O pequeno corpo foi enterrado na própria fazenda no dia seguinte. Menina, iria chamar-se Joana, como a avó. Seguiram-se dias onde o silencio dominava o interior da casa. E depois, o vazio. Rosa foi embora sem aviso, sem dizer uma palavra, sentia-se cansada e traída pelas superstições do marido, precisava fugir daquele lugar amaldiçoado.

* * *

Imerso no trabalho da fazenda, meia década se passou, a tia morreu de doença semelhante a da mãe — e sem aviso das borboletas. Seu Aurélio não tinha mais tempo para essas coisas, ocupava-se de todos os negócios, tendo pleno domínio da contabilidade das safras e das cabeças de gado; conhecendo também os segredos da terra que fazem a diferença entre um bom e um ótimo ano.

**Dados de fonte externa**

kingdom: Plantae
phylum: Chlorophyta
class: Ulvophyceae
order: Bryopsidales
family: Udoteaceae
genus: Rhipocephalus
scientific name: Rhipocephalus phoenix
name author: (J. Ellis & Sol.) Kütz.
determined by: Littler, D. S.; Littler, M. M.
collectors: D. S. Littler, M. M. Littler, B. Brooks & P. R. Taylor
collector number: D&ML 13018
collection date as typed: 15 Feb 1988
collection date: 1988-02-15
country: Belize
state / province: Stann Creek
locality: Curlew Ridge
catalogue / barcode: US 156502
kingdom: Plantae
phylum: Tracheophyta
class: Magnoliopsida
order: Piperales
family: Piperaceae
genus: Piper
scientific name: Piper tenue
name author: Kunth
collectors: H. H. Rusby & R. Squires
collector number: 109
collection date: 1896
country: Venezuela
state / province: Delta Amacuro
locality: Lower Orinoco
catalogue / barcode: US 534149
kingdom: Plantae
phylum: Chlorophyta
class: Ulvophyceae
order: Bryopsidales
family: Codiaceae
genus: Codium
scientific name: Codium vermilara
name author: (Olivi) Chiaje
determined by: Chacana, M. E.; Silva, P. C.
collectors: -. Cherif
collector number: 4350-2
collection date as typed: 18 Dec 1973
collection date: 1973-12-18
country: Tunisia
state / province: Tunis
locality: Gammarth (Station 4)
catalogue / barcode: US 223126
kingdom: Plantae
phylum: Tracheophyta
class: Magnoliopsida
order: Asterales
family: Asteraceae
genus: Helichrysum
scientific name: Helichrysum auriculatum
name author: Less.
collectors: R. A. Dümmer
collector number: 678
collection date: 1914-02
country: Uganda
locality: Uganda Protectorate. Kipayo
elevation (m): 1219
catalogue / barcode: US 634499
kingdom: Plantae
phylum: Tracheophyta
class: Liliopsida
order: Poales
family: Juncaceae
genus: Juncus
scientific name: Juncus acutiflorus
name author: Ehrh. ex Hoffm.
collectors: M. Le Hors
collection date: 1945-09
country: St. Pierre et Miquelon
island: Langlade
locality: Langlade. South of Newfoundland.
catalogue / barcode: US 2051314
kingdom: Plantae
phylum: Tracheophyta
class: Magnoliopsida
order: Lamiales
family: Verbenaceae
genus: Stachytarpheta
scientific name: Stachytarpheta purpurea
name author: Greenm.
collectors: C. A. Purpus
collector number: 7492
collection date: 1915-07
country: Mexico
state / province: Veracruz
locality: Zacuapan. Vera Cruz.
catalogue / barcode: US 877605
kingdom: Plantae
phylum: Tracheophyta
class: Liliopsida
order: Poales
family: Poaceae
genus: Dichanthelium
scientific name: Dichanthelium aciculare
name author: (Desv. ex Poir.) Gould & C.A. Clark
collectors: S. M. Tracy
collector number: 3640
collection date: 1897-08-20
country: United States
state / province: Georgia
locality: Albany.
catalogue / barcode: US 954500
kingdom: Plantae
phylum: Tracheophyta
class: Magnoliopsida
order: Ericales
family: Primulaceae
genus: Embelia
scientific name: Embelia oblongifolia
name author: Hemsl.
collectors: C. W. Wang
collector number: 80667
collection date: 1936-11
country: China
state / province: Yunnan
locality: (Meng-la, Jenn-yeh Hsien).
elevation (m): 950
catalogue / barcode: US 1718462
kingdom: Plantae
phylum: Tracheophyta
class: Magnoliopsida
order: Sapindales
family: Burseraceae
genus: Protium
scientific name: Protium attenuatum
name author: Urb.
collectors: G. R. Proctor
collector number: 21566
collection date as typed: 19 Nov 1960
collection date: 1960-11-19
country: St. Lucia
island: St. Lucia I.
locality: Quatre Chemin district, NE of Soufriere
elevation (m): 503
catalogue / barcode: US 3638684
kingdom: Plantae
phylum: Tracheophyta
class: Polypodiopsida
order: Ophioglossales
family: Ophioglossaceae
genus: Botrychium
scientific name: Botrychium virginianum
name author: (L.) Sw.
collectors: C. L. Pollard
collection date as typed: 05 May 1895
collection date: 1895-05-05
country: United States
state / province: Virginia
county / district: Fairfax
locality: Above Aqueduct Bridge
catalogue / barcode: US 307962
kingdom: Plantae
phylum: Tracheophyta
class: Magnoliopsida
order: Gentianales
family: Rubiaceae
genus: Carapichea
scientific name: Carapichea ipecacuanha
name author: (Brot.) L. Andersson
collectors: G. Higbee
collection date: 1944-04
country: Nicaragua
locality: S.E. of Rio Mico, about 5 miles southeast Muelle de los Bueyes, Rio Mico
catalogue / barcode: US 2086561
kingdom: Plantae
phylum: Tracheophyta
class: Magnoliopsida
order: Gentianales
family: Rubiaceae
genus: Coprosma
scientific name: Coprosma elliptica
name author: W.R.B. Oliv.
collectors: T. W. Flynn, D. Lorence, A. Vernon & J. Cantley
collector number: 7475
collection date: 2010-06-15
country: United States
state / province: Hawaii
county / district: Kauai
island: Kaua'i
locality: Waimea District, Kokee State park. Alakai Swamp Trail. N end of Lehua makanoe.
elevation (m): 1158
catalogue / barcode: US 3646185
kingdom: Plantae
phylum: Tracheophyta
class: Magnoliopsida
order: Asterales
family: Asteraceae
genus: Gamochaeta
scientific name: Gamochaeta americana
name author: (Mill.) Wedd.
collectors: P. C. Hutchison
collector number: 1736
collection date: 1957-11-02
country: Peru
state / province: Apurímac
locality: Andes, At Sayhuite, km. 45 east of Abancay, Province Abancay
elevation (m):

As borboletas azuis e verdes trazidas de fora desapareceram, ainda assim as colheitas ficavam cada vez mais fartas, os contratos mais vantajosos, e Aurélio era cada vez mais o mestre do seu ofício.

Seu aniversário de trinta e cinco anos não foi comemorado, preferiu passar o dia trabalhando, como sempre fazia desde a morte da menina. No fim do dia passou a mirar o espelho, estava ficando velho, seu rosto queimado pelo sol tinha manchas e algumas rugas, a barba crescida não apresentava falhas e as entradas no couro cabeludo começavam a ganhar terreno. — Um rosto forjado pela terra. — disse a si mesmo. Parada na parede, viu sob a sua cabeça o reflexo de uma borboleta. — E para a terra há de voltar. Maldita! — gritou, virando-se rapidamente e esmagou o inseto com a palma da mão. Ficou um tempo olhando para a gosma em seus dedos e para o resto da criatura de asas pretas.

Não se deixou abater, nenhum dos trabalhadores notou qualquer mudança em suas atitudes, continuou a administrar a propriedade com afinco, o segredo devia ser esse: matar o mensageiro do diabo antes que ele te mate.

Os meses passaram e restava uma semana para que completasse trinta e seis anos, foi quando a insônia lhe sobreveio. Virava o corpo para a direita, para a esquerda, deitava de costas, mas não era capaz de adormecer. Quando o corpo desfalecia alguns minutos pelo cansaço, acordava com uma terrível sede, o coração batia loucamente, respirava fundo e apenas de boca aberta, a sensação de opressão o dominava. Passou a semana sem conseguir dissipar esse mal.

Ao acordar na antevéspera de seu aniversário reparou-se no espelho: os olhos inchados, enormes, estava pálido, o rosto parecia cavado, sem expressão, como se o corpo e alma estivessem separados por alguns acres.

– Depois de amanhã, a esta mesma hora, estarei morto. — balbuciou a si mesmo.

No dia seguinte acordou sereno, toda a angústia desaparecera. Não morreria, estava certo disso. Sobreviveu o ano todo, havia vencido a sorte. Os sentimentos de opressão foram substituídos por nostalgia, lembrava-se da avó, mulher sábia. O quarto de Dona Assunção, transformado em memorial para as tralhas que iam acumulando na casa, ainda conservava o baú com as lembranças da família. Diversas fotos de sua mãe, criança e jovem. Uma foto emoldurada do casamento dos avós: Seu Aurélio, mais baixo que a esposa, teve que subir em um tijolo para ficar mais alto na foto; a calda do vestido escondeu o truque — confissão que ouviu da própria velha quando ele era bem menino, nunca se esqueceu. A espingarda do avô não estava no lugar de costume — onde estaria? — a descobriu encostada em um dos cantos do quarto, havia perdido totalmente o brilho. Resolveu poli-la. O brilho aos poucos foi voltando para a arma, queria deixá-la novamente em posição de destaque no cômodo. Súbito um brilho e um estampido. Teria se lembrado, se tivesse tempo, que por diversas vezes teve que demover a tia, em seus delírios degenerativos, de dormir com uma arma carregada a seu lado — tinha medo de ser atacada por onças e lobisomens — parece que a vigília do sobrinho não foi suficiente. A bala alojou-se em seu peito, levando consigo o último dos Assunção — assassinos de cobras e borboletas mágicas.